◆ **Instructions to follow**: Within the material below, transcribe exactly the lines from the one holding "FIGURE 2 Characterization" through the one holding "Figure 9d: Our result rendered with", keeping both ends and skipping the rest.
[Records shown Boundary: Start]
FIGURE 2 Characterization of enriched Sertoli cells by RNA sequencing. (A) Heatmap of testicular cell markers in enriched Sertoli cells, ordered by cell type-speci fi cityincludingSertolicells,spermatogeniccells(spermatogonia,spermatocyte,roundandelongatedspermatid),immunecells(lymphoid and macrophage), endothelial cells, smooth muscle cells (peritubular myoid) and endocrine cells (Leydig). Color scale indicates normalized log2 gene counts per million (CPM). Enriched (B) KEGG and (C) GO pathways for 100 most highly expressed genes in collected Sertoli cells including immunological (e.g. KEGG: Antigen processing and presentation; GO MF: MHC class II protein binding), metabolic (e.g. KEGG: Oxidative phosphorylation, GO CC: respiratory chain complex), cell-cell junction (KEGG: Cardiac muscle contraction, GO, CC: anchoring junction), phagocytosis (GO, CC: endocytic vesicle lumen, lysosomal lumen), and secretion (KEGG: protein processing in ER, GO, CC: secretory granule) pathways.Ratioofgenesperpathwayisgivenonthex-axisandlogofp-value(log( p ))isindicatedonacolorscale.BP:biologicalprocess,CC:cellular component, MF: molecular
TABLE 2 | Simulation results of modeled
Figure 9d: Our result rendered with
[Records shown Boundary: End]
[Records shown Boundary: Start]
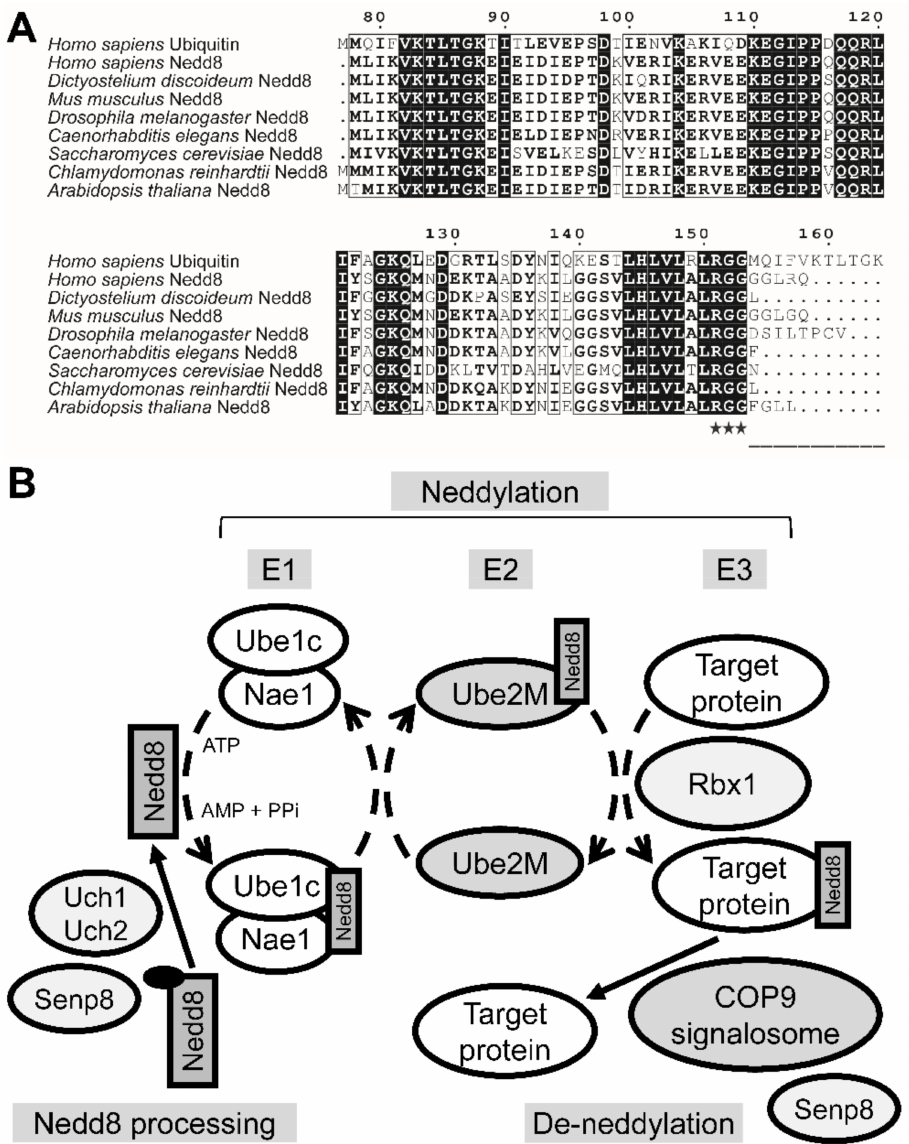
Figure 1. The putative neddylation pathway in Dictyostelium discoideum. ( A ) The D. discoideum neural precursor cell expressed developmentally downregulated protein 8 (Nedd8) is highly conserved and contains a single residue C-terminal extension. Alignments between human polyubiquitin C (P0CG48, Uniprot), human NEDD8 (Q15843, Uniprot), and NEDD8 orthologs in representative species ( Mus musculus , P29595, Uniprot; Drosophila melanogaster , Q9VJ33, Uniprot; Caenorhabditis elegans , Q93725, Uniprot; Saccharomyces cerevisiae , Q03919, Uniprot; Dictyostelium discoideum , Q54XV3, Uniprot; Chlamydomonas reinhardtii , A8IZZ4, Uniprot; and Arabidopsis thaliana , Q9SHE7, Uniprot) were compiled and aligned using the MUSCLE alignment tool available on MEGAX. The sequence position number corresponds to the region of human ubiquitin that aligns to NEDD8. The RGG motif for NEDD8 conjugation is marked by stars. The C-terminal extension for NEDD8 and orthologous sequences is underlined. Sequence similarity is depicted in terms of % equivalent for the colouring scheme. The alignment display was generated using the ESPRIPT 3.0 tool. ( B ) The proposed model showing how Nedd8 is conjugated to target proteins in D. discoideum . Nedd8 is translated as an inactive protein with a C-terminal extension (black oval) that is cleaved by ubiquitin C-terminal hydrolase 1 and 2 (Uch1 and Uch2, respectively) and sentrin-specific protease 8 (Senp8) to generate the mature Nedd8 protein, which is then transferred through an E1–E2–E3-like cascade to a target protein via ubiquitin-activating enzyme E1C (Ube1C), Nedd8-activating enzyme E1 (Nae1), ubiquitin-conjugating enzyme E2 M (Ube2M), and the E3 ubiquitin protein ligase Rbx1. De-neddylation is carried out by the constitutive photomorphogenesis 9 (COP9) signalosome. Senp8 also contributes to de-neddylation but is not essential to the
[Records shown Boundary: End]
◆ **Written response**:
FIGURE 2 Characterization of enriched Sertoli cells by RNA sequencing. (A) Heatmap of testicular cell markers in enriched Sertoli cells, ordered by cell type-speci fi cityincludingSertolicells,spermatogeniccells(spermatogonia,spermatocyte,roundandelongatedspermatid),immunecells(lymphoid and macrophage), endothelial cells, smooth muscle cells (peritubular myoid) and endocrine cells (Leydig). Color scale indicates normalized log2 gene counts per million (CPM). Enriched (B) KEGG and (C) GO pathways for 100 most highly expressed genes in collected Sertoli cells including immunological (e.g. KEGG: Antigen processing and presentation; GO MF: MHC class II protein binding), metabolic (e.g. KEGG: Oxidative phosphorylation, GO CC: respiratory chain complex), cell-cell junction (KEGG: Cardiac muscle contraction, GO, CC: anchoring junction), phagocytosis (GO, CC: endocytic vesicle lumen, lysosomal lumen), and secretion (KEGG: protein processing in ER, GO, CC: secretory granule) pathways.Ratioofgenesperpathwayisgivenonthex-axisandlogofp-value(log( p ))isindicatedonacolorscale.BP:biologicalprocess,CC:cellular component, MF: molecular
TABLE 2 | Simulation results of modeled
Figure 9d: Our result rendered with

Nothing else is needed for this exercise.